IL PRINCIPIO DEL PLURALISMO SINDACALE NON VALE SOLO SUL VERSANTE DEI LAVORATORI, MA ANCHE SU QUELLO DELLE IMPRESE – NON È AFFATTO MALE CHE MODELLI DIVERSI DI CONTRATTAZIONE COLLETTIVA SI CONFRONTINO E COMPETANO
Intervista a cura di Nando Santonastaso, pubblicata sul Mattino di Napoli il 15 dicembre 2011 – Per reperire tutti gli altri documenti on line su questo sito relativi agli accordi di Pomigliano, Mirafiori e Grugliasco e le loro conseguenze, v. il portale La vicenda Fiat
Professor Pietro Ichino, nel giorno della nuova Panda, si chiude o inizia la stagione di Marchionne contro il vecchio sistema di relazioni industriali?

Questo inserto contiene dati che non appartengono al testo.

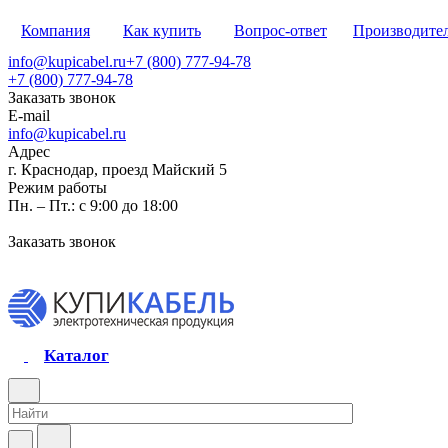
Компания
Как купить
Вопрос-ответ
Производите
info@kupicabel.ru
+7 (800) 777-94-78
+7 (800) 777-94-78
Заказать звонок
E-mail
info@kupicabel.ru
Адрес
г. Краснодар, проезд Майский 5
Режим работы
Пн. – Пт.: с 9:00 до 18:00
Заказать звонок
Каталог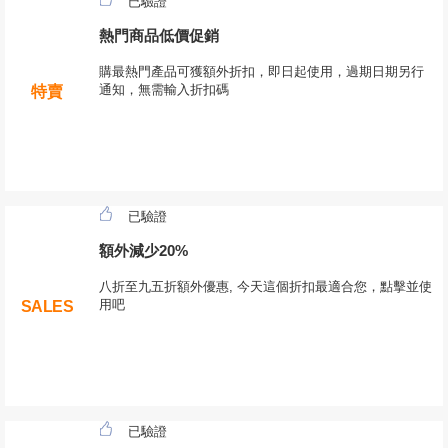
已驗證
熱門商品低價促銷
購最熱門產品可獲額外折扣，即日起使用，過期日期另行
通知，無需輸入折扣碼
特賣
已驗證
額外減少20%
八折至九五折額外優惠, 今天這個折扣最適合您，點擊並使
用吧
SALES
已驗證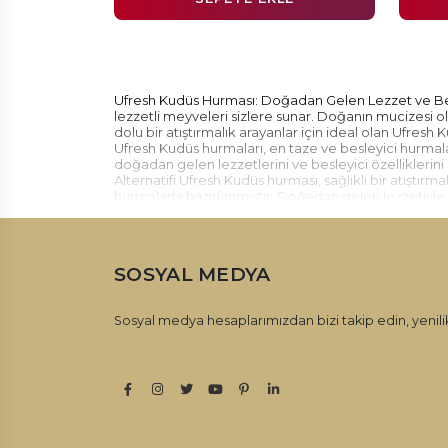
Ufresh Kudüs Hurması: Doğadan Gelen Lezzet ve Bes
lezzetli meyveleri sizlere sunar. Doğanın mucizesi ola
dolu bir atıştırmalık arayanlar için ideal olan Ufresh
Ufresh Kudüs hurmaları, en taze ve besleyici hurmal
doğadan gelen lezzetlerini ve besleyici özelliklerini ko
Alternatifi Ufresh Kudüs hurması, sağlıklı bir atıştırm
hurmalarla hazırlanmıştır. Doğadan gelen lezzetiyle h
sağlar. Geniş Ürün Yelpazesi Ufresh, Kudüs hurması k
ambalajlarda Kudüs hurması çeşitleri arasından seçim 
Ufresh kalitesi ve güvencesiyle sizlere sunulur.
SOSYAL MEDYA
Sosyal medya hesaplarımızdan bizi takip edin, yenilik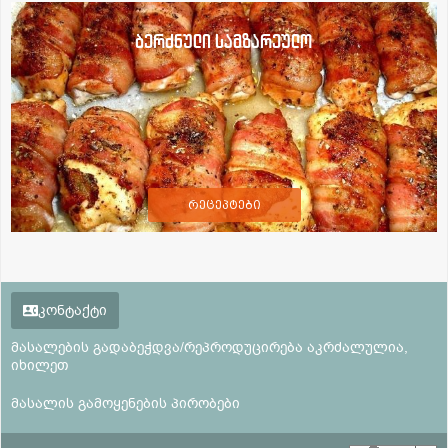
ბერძნული სამზარეულო
რეცეპტები
კონტაქტი
მასალების გადაბეჭდვა/რეპროდუცირება აკრძალულია,
იხილეთ
მასალის გამოყენების პირობები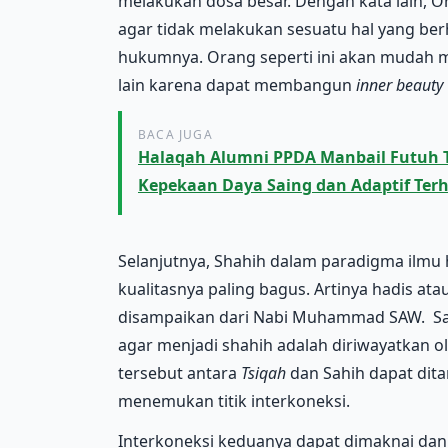
melakukan dosa besar. Dengan kata lain, 
agar tidak melakukan sesuatu hal yang b
hukumnya. Orang seperti ini akan mudah 
lain karena dapat membangun
inner beauty
BACA JUGA
Halaqah Alumni PPDA Manbail Futuh 
Kepekaan Daya Saing dan Adaptif Ter
Selanjutnya, Shahih dalam paradigma ilmu
kualitasnya paling bagus. Artinya hadis ata
disampaikan dari Nabi Muhammad SAW. Sal
agar menjadi shahih adalah diriwayatkan o
tersebut antara
Tsiqah
dan Sahih dapat dit
menemukan titik interkoneksi.
Interkoneksi keduanya dapat dimaknai dan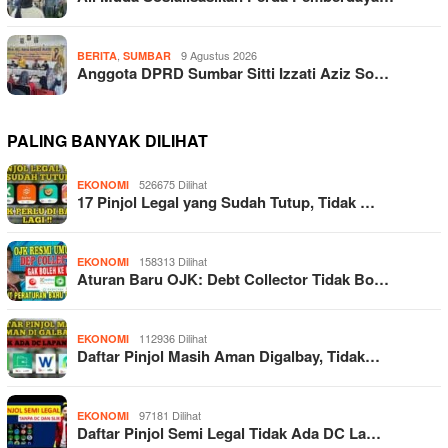
,
9 Agustus 2026
BERITA
SUMBAR
Anggota DPRD Sumbar Sitti Izzati Aziz So…
PALING BANYAK DILIHAT
526675 Dilihat
EKONOMI
17 Pinjol Legal yang Sudah Tutup, Tidak …
158313 Dilihat
EKONOMI
Aturan Baru OJK: Debt Collector Tidak Bo…
112936 Dilihat
EKONOMI
Daftar Pinjol Masih Aman Digalbay, Tidak…
97181 Dilihat
EKONOMI
Daftar Pinjol Semi Legal Tidak Ada DC La…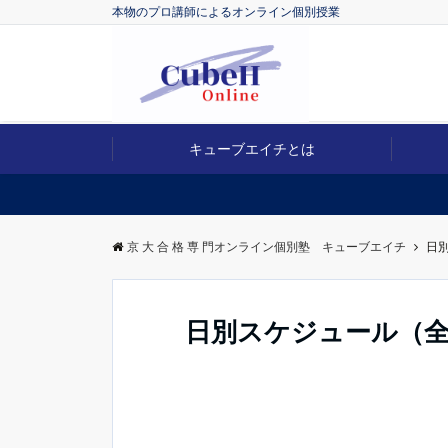
本物のプロ講師によるオンライン個別授業
キューブエイチとは
京 大 合 格 専 門オンライン個別塾 キューブエイチ
日
日別スケジュール（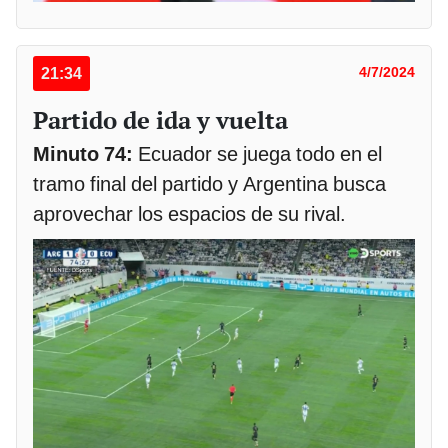
21:34
4/7/2024
Partido de ida y vuelta
Minuto 74:
Ecuador se juega todo en el
tramo final del partido y Argentina busca
aprovechar los espacios de su rival.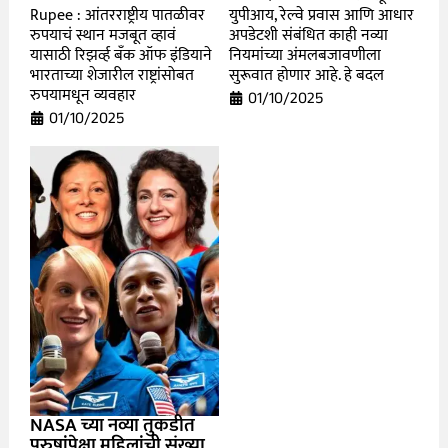
Rupee : आंतरराष्ट्रीय पातळीवर
युपीआय, रेल्वे प्रवास आणि आधार
रुपयाचं स्थान मजबूत व्हावं
अपडेटशी संबंधित काही नव्या
यासाठी रिझर्व्ह बँक ऑफ इंडियाने
नियमांच्या अंमलबजावणीला
भारताच्या शेजारील राष्ट्रांसोबत
सुरूवात होणार आहे. हे बदल
रुपयामधून व्यवहार
01/10/2025
01/10/2025
NASA च्या नव्या तुकडीत
पुरुषांपेक्षा महिलांची संख्या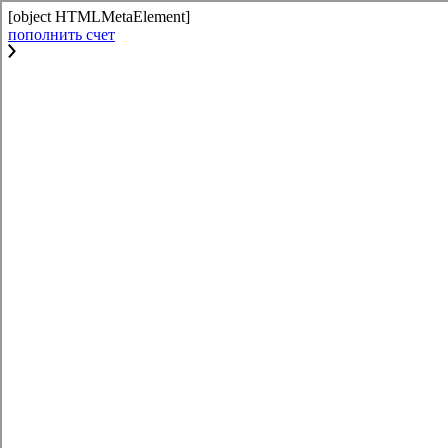
[object HTMLMetaElement]
пополнить счет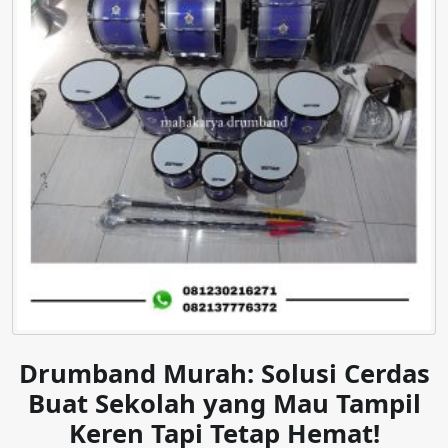
Drumband Murah: Solusi Cerdas
Buat Sekolah yang Mau Tampil
Keren Tapi Tetap Hemat!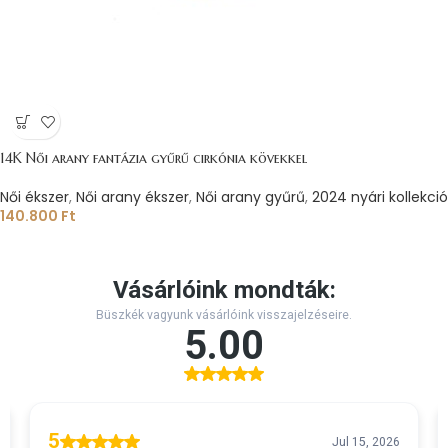
14K Női arany fantázia gyűrű cirkónia kövekkel
Női ékszer
,
Női arany ékszer
,
Női arany gyűrű
,
2024 nyári kollekció
140.800
Ft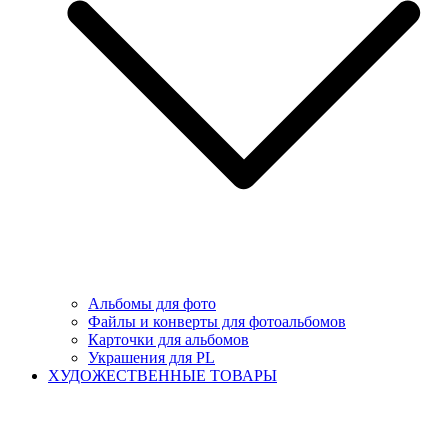
Альбомы для фото
Файлы и конверты для фотоальбомов
Карточки для альбомов
Украшения для PL
ХУДОЖЕСТВЕННЫЕ ТОВАРЫ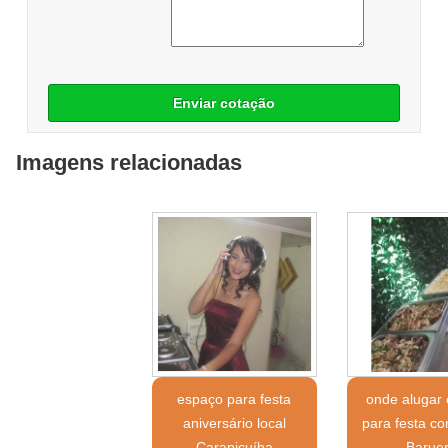
Enviar cotação
Imagens relacionadas
espaço para festa
onde alugar
aniversário local
para festa co
Carapicuíba
Baruer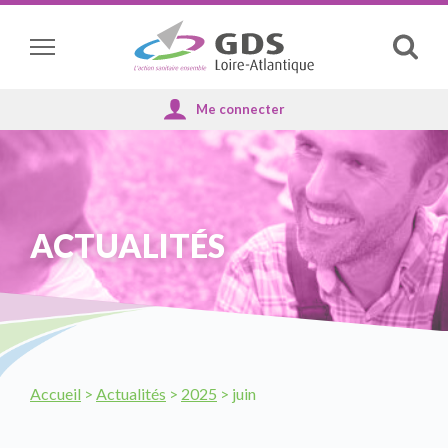
Panneau de gestion des cookies
Affich
la
reche
ACTUALITÉS
Accueil
>
Actualités
>
2025
>
juin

A giugno l’accordo interconfederale firmato da da Confindustria, Cgil, Cisl e Uil aveva aperto, in ritardo di diversi anni rispetto agli altri maggiori Paesi europei, una stagione nuova, caratterizzata dal decentramento della contrattazione collettiva, nel sistema delle relazioni industriali governato da quelle confederazioni. Ora, con la firma del contratto Fiat “di primo livello”, cioè nazionale, si apre una stagione nuova anche all’esterno di quel sistema.
Che cosa vuol dire?
Il principio costituzionale del pluralismo sindacale non vale soltanto per i lavoratori, ma anche per gli imprenditori. Sono liberi di non iscriversi alle loro grandi confederazioni di settore e di far nascere dei sistemi di relazioni sindacali diversi, se hanno dall’altra parte del tavolo un sindacato vero che sia disponibile a contrattare. È esattamente quello che ha fatto Marchionne.
Quindi lei dà un giudizio positivo su questa vicenda?
Una volta esclusi sul serio i sindacati “di comodo”, che sono vietati dall’articolo 17 dello Statuto dei Lavoratori, il fatto che modelli diversi di relazioni industriali possano confrontarsi e competere tra loro è positivo. Può consentire di mettere in rilievo difetti e ritardi del sistema tradizionale. Che ci sono sicuramente: tant’è vero che quel sistema è riuscito ad autoriformarsi, con l’accordo interconfederale del giugno scorso, soltanto dopo lo “strappo” degli accordi Fiat del 2010.
Ma, entrando nel merito dei contenuti, questo nuovo contratto auto era davvero il meglio che si potesse ottenere dal tavolo azienda-sindacati?
Corrisponde ai terms and conditions praticati in tutto il Gruppo. A Pomigliano, a Mirafiori e a Grugliasco la maggioranza dei lavoratori li ha approvati anche perché sono comunque infinitamente meglio rispetto alla Cassa integrazione, o rispetto al lavoro nei sottoscala controllati dalla camorra. Per il futuro, se vogliamo avere maggiore e migliore possibilità di scelta dobbiamo aprire di più il nostro Paese agli investimenti delle grandi multinazionali: da vent’anni non ce n’è stata più una che abbia realizzato un grande insediamento industriale in Italia.
Si può tenere la Fiom fuori?
In questo caso l’articolo 19 dello Statuto dei Lavoratori lo consente, in quanto la Fiom non è firmataria di alcun contratto collettivo applicabile nell’azienda. È il risultato del referendum del 1995, promosso anche da Rifondazione comunista.
Fa bene la Cgil a chiedere di cambiare questa norma?
Sì. Due anni fa ho presentato con altri 54 senatori PD un disegno di legge che attribuisce alla coalizione sindacale maggioritaria il potere di stipulare il contratto con efficacia per tutti, anche in deroga al contratto nazionale, e al sindacato minoritario il diritto di non firmare, senza perdere il riconoscimento in azienda. Se quella norma fosse stata in vigore, l’intera vicenda degli accordi Fiat si sarebbe svolta senza lacerazioni. E probabilmente la Fiat sarebbe ancora dentro Confindustria.
Il modello Pomigliano finirà per estendersi anche ad altre categorie produttive private?
Una diffusione a macchia d’olio non mi sembra per nulla probabile. Però esso costituisce un messaggio importante per le altre multinazionali che fossero interessate a investire da noi.
Marchionne è stato vago sul riassorbimento dell’intera manodopera di Pomigliano. Dipenderà dalle incognite di mercato sul nuovo prodotto o dai dubbi del rapporto con Cgil e Fiom?
Non ho alcun titolo per interpretare quel che l’Ad Fiat ha in testa. Una cosa è certa: cioè che la sua scelta circa il dimensionamento degli organici non può essere mirata a discriminare gli iscritti alla Fiom.